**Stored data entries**
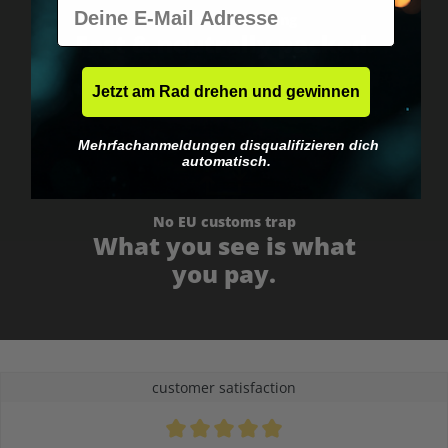
E-Mail
Worldwide shipping
Fast & neutrally packed.
Jetzt am Rad drehen und gewinnen
Mehrfachanmeldungen disqualifizieren dich
automatisch.
No EU customs trap
What you see is what
you pay.
customer satisfaction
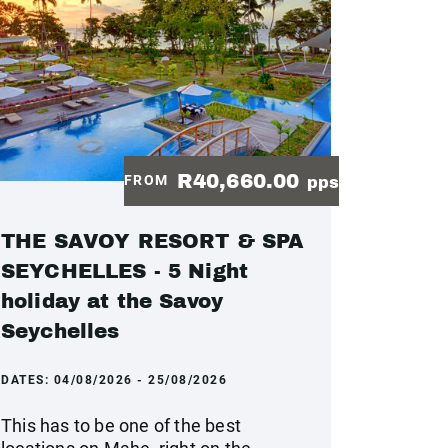
R40,660.00
FROM
pps
THE SAVOY RESORT & SPA
SEYCHELLES - 5 Night
holiday at the Savoy
Seychelles
DATES:
04/08/2026 - 25/08/2026
This has to be one of the best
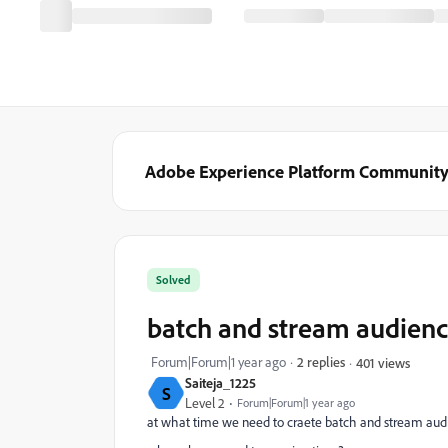
Adobe Experience Platform Communit
Solved
batch and stream audienc
Forum|Forum|1 year ago
2 replies
401 views
Saiteja_1225
S
Level 2
Forum|Forum|1 year ago
at what time we need to craete batch and stream audi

**Task item**
Each line with the word "stream" in the records above belongs in the result; copy all of them.

**Exercise answer**
batch and stream audienc
at what time we need to craete batch and stream audi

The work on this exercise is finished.